Dans le cadre de l’instruction d’une telle demande, le directeur de l’établissement d’enseignement émet un « avis circonstancié » sur ce projet.

Les associations requérantes reprochaient au mécanisme de donner au chef d’établissement scolaire un pouvoir d’influer sur la décision. En effet, il est difficilement discutable que l’avis circonstancié rendu par celui-ci sera regardé avec attention par les services instruisant la demande d’autorisation d’instruction dans la famille.

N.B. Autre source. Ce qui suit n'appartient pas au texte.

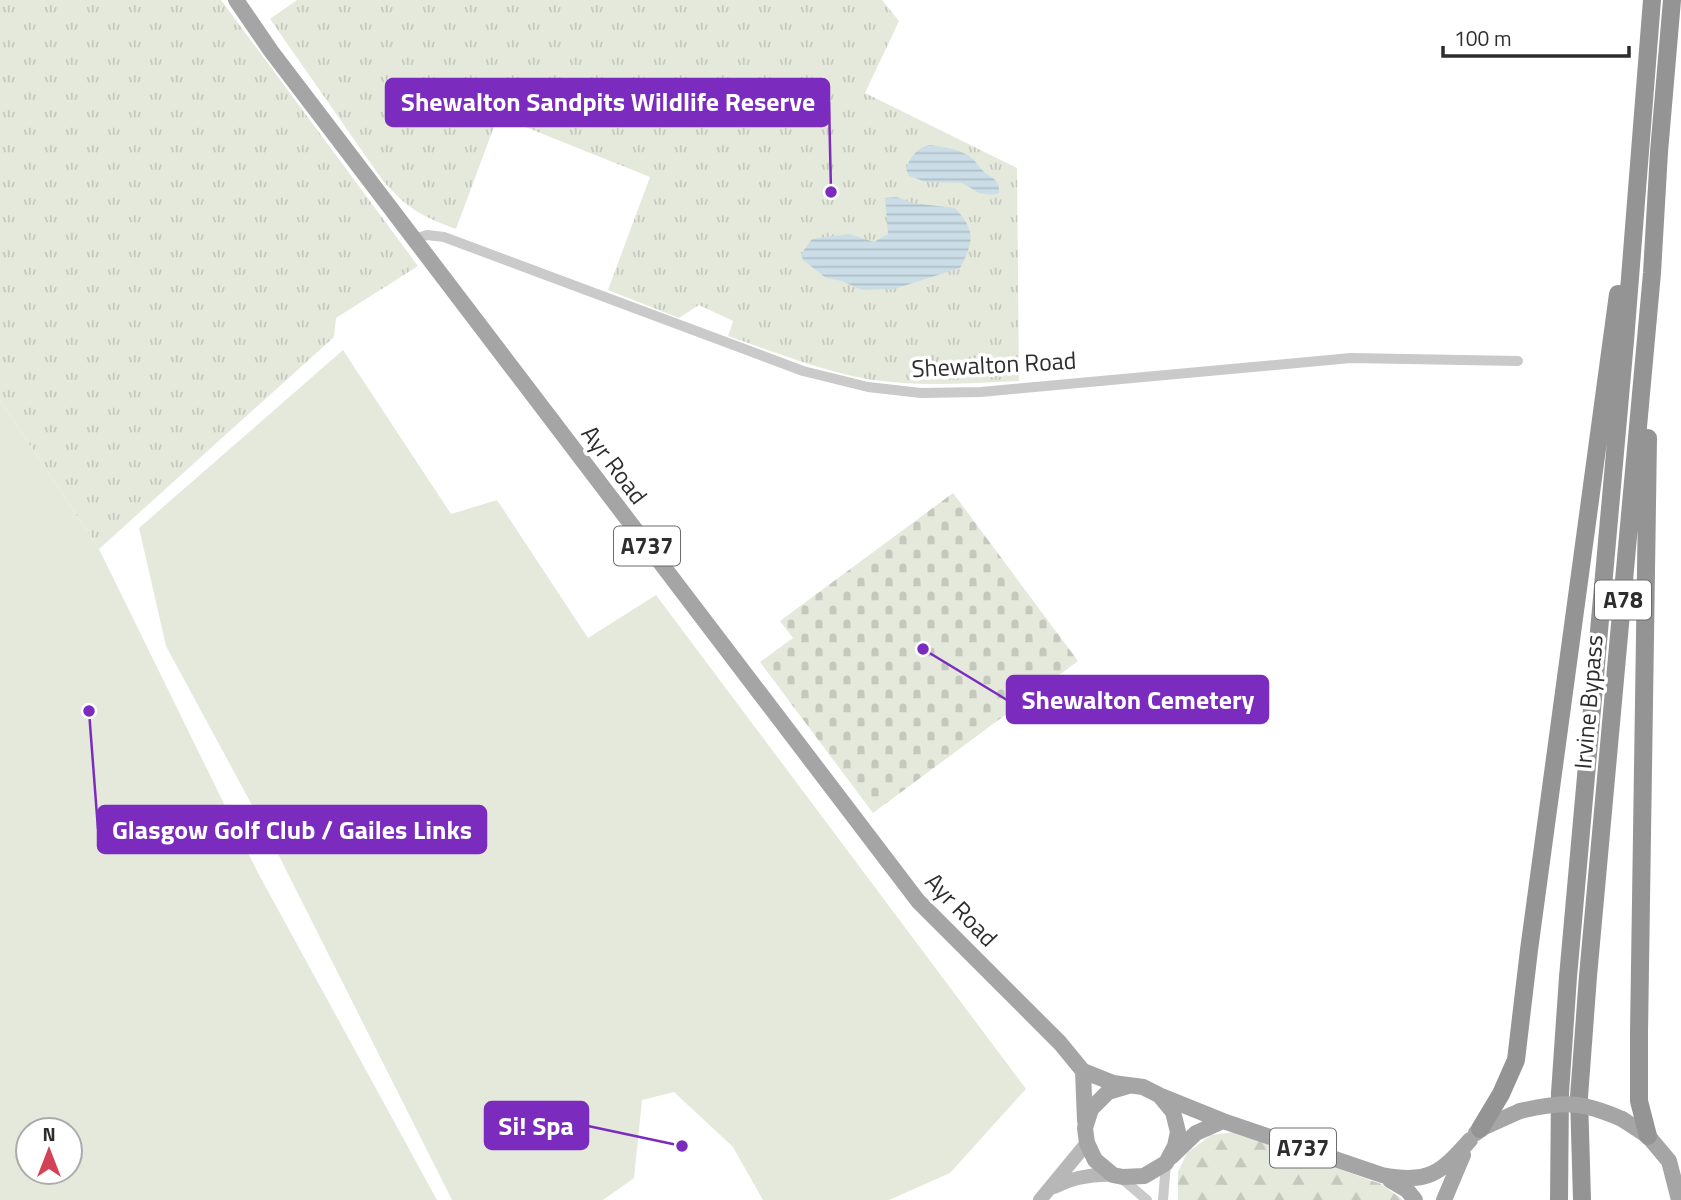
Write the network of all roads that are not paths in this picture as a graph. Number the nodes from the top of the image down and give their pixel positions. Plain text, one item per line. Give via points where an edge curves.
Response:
1 (236, 0) edge
2 (1652, 0) edge
3 (1672, 0) edge
4 (1641, 140) junction
5 (414, 239) junction
6 (1652, 274) junction
7 (1518, 361) dead end
8 (1083, 1071) junction
9 (1128, 1086) junction
10 (1159, 1095) junction
11 (1223, 1121) junction
12 (1475, 1135) junction
13 (1086, 1136) junction
14 (1648, 1136) junction
15 (1669, 1161) junction
16 (1167, 1162) junction
17 (1382, 1175) junction
18 (1117, 1176) junction
19 (1681, 1178) edge
20 (1043, 1196) edge
21 (1147, 1200) edge
22 (1163, 1200) edge
23 (1415, 1200) edge
24 (1444, 1200) edge
25 (1559, 1200) edge
26 (1582, 1200) edge
27 (1679, 1200) edge

1 - 5 main road, Ayr Road / A737
2 - 4 highway, Irvine Bypass / A78
3 - 6 highway, Irvine Bypass / A78
4 - 12 highway via 1516,1060
4 - 25 highway, Irvine Bypass / A78 via 1567,990
5 - 7 street, Shewalton Road via 444,237 803,371 868,387 921,393 981,392 1351,358
5 - 8 main road, Ayr Road / A737 via 918,901 1060,1042
6 - 14 highway via 1639,1019 1639,1101
6 - 26 highway, Irvine Bypass / A78 via 1587,989 1579,1097
8 - 9 main road, A737
8 - 13 main road
9 - 10 main road, A737
9 - 13 main road via 1101,1097 1091,1109
10 - 11 main road, A737
10 - 16 main road via 1173,1112 1178,1132
11 - 16 main road via 1196,1133
11 - 17 main road, A737
12 - 14 main road, A737, bridge via 1520,1111 1568,1103 1594,1107
12 - 17 main road, A737 via 1450,1163 1427,1177 1407,1180
12 - 24 main road
13 - 18 main road via 1095,1160
13 - 20 street
14 - 15 main road, A737
15 - 19 street
15 - 27 main road, A737
16 - 18 main road via 1144,1176
16 - 22 street
17 - 23 main road, A737
18 - 20 street via 1092,1174 1069,1180
18 - 21 street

Néanmoins, le Conseil d’Etat estime que l’exigence de cet avis par l’article R. 131-11-7 du code de l’éducation n’est pas entachée d’illégalité dans la mesure où, d’une part, cet avis est utile et, d’autre part, les parents peuvent produire d’autres documents.

 

  • Les modalités du recours préalable obligatoire revues par le Conseil d’Etat

Les associations requérantes adressaient différents reproches au mécanisme de recours préalable obligatoire en cas de refus de l’autorisation d’instruction à domicile.

En effet, il est prévu par les textes qu’en cas de refus d’autorisation d’instruction dans la famille, un recours préalable sera obligatoire déposé (avant toute saisine du juge) auprès d’une commission chargée de réexaminer la décision de refus.

Les associations requérantes soutenaient que le texte méconnaissait le droit au recours dans la mesure où :

  • Le délai de saisine de la commission (8 jours) était trop court,

  • Le délai donné à la commission pour statuer (1 mois) était trop long.

Le Conseil d’Etat écarte le second argument mais retiens le premier. En effet, il estime que le délai de 8 jours pour saisir la commission est trop court et risque de porter atteinte au droit à un recours effectif.

Aussi, il suspend – dans cette mesure – les dispositions du décret attaqué, tout en précisant que le délai de recours ne devra pas être trop long (pour permettre qu’une décision définitive soit prise avant la rentrée).

Dès lors, il incombera à l’Etat de modifier le décret pour prolonger ce délai de recours.

Cette précision du Conseil d’Etat est intéressante dans la mesure où le délai de 8 jours prévu par le décret en matière de recours contre les refus d’autorisation d’instruction dans la famille est assez courant en matière de droit de l’éducation.

En effet, c’est dans ce délai de 8 jours que doit être contesté une sanction prononcée par le conseil de discipline devant la commission académique (article R. 511-49 du code de l’éducation).

Le délai est même de 3 jours en cas de recours contre un redoublement ou une orientation (articles D. 331-34, D. 331-56 et D. 331-62 du code de l’éducation).

Au vu de la décision rendue en l’espèce par le Conseil d’Etat, l’on peut s’interroger sur la légalité de ces délais très courts prévus par les textes.

De la sorte, cette décision, rendue à propos des autorisations d’instruction à domicile, est susceptible d’avoir un impact sur d’autres domaines du droit de l’éducation.